Adding a tool to the busybox (ideally we would have as few steps as possible):
In the tool's directory:
- Inside the tool's CMakeFiles.txt, "librarify" the llvm binary by checking to see if the busybox cmake flag is ON. This can be done by abstracting out the source files/arguments and passing them to a similarly named LLVM{ToolName} via add_llvm_library. See how this patch does it for llvm-objcopy/dump.
- Note that symlinks should not be added within the tool's CMakeFiles.txt if busybox is enabled since the tool target hasn't been made yet. Those will be added to busybox's CMakeFiles.txt.
- Add a macro check around the tool's main function to call an externally available main-like function. Something like:
+#ifdef LLVM_ENABLE_EXPERIMENTAL_BUSYBOX +int llvm_objdump_main(int argc, char **argv) { +#else int main(int argc, char **argv) { +#endif `
In busybox's directory:
- Inside busybox's CMakeFiles.txt, add the newly created LLVM{ToolName} library as a dependency to the llvm tool and add {ToolName} to LLVM_LINK_COMPONENTS.
- Add any symlinks that would've pointed to the original tool to instead point to the busybox tool (llvm) at the end of CMakeFiles.txt. All symlinks will now point to the busybox tool.
- Note that while it is possible to have symlinks point to other symlinks, I ran into some cmake errors when doing this. See the long FIXME comment in llvm-busybox/CMakeLists.txt.
- In llvm/tools/llvm-busybox/Tools.def, add the appropriate TOOL macros for the various tools that busybox should dispatch to.
- BusyboxName is the name tool name that would be passed as the first argument to the llvm binary and what busybox compares against when attempting to dispatch.
- LLVMName is the name of the original tool that would've been created (or symlinked) without busybox.
- MainFunc is the main-like function added in step 2.
Followups:
- The cmake machinery for creating "install" symlinks to an installed version of busybox have not been implemented yet. Under busybox, the only stripped tool we'll need to make is the busybox tool and all other "stripped" tools should just be symlinks to this stripped busybox.

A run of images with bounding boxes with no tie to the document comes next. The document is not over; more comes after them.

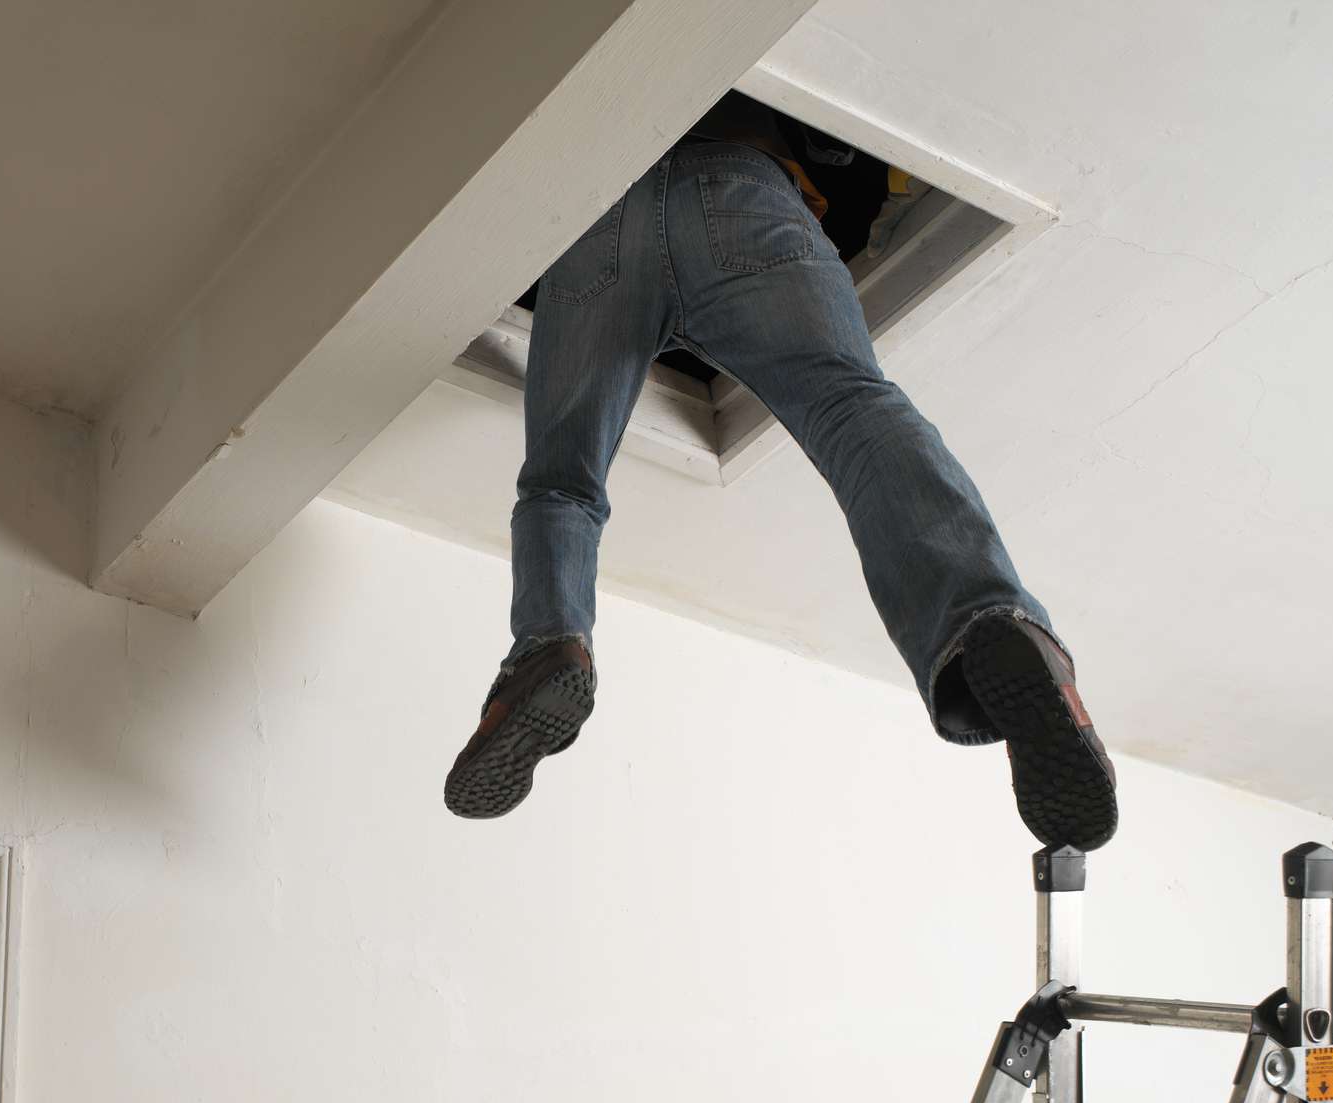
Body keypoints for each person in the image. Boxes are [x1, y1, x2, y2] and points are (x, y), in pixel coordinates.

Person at [443, 94, 1118, 852]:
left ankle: (549, 642)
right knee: (852, 413)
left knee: (562, 476)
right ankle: (989, 621)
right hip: (744, 188)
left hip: (599, 209)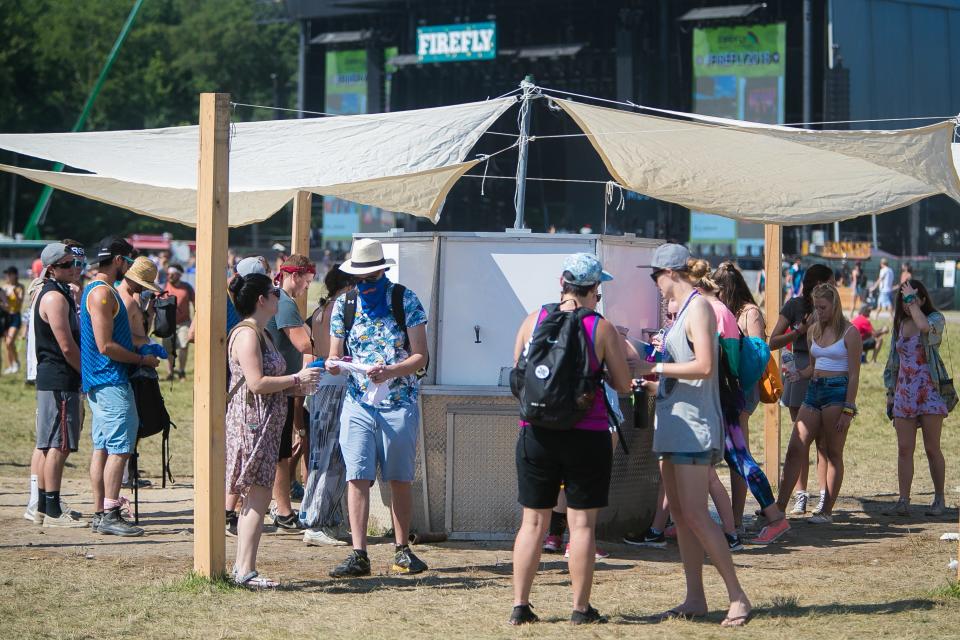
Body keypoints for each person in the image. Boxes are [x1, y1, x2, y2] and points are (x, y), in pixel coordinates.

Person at [509, 253, 631, 625]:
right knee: (581, 527)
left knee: (532, 523)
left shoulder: (535, 320)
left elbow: (518, 374)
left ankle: (520, 606)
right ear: (593, 289)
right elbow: (624, 385)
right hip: (587, 435)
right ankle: (580, 609)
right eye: (598, 290)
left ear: (562, 285)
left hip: (536, 434)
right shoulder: (601, 327)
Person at [634, 244, 751, 627]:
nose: (653, 283)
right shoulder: (683, 311)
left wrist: (655, 368)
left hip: (694, 427)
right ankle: (695, 597)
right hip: (675, 424)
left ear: (671, 273)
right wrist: (653, 384)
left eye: (655, 275)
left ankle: (737, 597)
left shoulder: (698, 307)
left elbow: (702, 366)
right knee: (682, 516)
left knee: (697, 516)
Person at [326, 238, 429, 578]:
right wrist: (334, 364)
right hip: (357, 402)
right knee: (357, 476)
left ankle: (402, 549)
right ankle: (359, 553)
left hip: (398, 402)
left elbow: (420, 357)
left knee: (399, 478)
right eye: (359, 279)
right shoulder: (344, 305)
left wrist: (390, 371)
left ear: (383, 271)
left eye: (371, 278)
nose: (365, 285)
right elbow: (336, 353)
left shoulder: (404, 299)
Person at [226, 273, 321, 588]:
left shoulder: (261, 332)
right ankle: (245, 570)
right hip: (254, 424)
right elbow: (256, 383)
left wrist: (298, 384)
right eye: (273, 292)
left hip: (266, 422)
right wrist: (297, 380)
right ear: (261, 300)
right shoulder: (248, 335)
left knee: (257, 495)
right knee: (257, 496)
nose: (279, 296)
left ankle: (244, 568)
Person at [81, 237, 159, 536]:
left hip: (100, 380)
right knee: (120, 448)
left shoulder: (97, 290)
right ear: (117, 260)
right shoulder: (103, 294)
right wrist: (142, 359)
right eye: (127, 261)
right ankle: (111, 512)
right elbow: (106, 345)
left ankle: (101, 511)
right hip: (110, 378)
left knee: (102, 448)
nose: (128, 267)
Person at [712, 261, 790, 543]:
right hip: (731, 390)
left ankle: (740, 518)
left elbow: (758, 354)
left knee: (739, 457)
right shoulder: (728, 312)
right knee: (736, 457)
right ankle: (736, 520)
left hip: (741, 391)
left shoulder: (749, 312)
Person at [774, 283, 861, 524]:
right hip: (814, 390)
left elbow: (854, 374)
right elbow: (814, 366)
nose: (819, 311)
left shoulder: (850, 333)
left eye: (823, 307)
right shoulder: (813, 330)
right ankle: (779, 507)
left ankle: (826, 510)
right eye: (816, 307)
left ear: (835, 305)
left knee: (832, 452)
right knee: (795, 447)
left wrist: (848, 407)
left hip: (837, 392)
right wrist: (798, 374)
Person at [26, 243, 87, 528]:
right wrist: (86, 374)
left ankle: (42, 507)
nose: (74, 268)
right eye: (66, 265)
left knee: (50, 443)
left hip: (54, 378)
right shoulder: (54, 298)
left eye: (76, 263)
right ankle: (51, 511)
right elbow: (66, 346)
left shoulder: (59, 293)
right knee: (58, 445)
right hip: (60, 378)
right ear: (51, 269)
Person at [768, 264, 835, 515]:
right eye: (830, 282)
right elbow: (773, 341)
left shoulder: (833, 309)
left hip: (825, 372)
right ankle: (801, 494)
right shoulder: (794, 306)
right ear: (817, 284)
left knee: (824, 442)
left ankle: (823, 496)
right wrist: (800, 331)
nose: (834, 287)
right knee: (800, 438)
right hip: (799, 370)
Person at [883, 280, 949, 517]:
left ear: (921, 300)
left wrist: (912, 303)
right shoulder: (900, 323)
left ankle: (939, 499)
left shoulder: (935, 319)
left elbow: (923, 326)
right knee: (904, 449)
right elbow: (892, 361)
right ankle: (903, 501)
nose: (906, 303)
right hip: (904, 392)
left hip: (929, 390)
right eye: (903, 299)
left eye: (910, 298)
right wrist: (890, 394)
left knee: (932, 448)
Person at [301, 265, 354, 546]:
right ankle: (318, 521)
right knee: (332, 455)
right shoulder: (341, 309)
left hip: (321, 384)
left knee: (322, 454)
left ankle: (322, 517)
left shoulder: (321, 310)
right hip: (335, 384)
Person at [265, 254, 316, 530]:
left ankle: (279, 507)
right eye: (306, 282)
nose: (306, 287)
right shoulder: (285, 303)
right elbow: (304, 343)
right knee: (281, 452)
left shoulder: (281, 300)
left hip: (282, 384)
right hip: (280, 387)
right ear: (294, 276)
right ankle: (282, 509)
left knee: (281, 450)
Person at [162, 264, 194, 380]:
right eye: (168, 274)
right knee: (169, 349)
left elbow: (196, 303)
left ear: (179, 275)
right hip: (167, 324)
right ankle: (170, 373)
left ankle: (181, 371)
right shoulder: (163, 286)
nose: (169, 276)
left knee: (184, 346)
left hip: (184, 322)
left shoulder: (187, 287)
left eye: (172, 274)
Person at [2, 265, 25, 374]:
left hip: (15, 316)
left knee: (10, 341)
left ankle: (16, 363)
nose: (7, 276)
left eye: (9, 274)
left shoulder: (19, 287)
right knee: (7, 343)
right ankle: (11, 365)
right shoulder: (4, 287)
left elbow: (20, 302)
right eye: (6, 274)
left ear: (15, 275)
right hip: (5, 317)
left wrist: (14, 292)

- Find a way to remove duplicate cmake code in busybox and the original tool directory.
- Figure out windows support where symlinks are mostly limited to administrators and developer mode. (Maybe we might just not support windows for now?)
I think we should avoid the term busybox to avoid the confusion with https://busybox.net/, instead we should probably use the term multiplexing (or muxing for short) which has been also used by https://wdtz.org/files/oopsla18-allmux-dietz.pdf.
We could name the option as LLVM_ENABLE_EXPERIMENTAL_MULTIPLEXING (or LLVM_ENABLE_EXPERIMENTAL_MUXING) and name the tool as llvm-mux.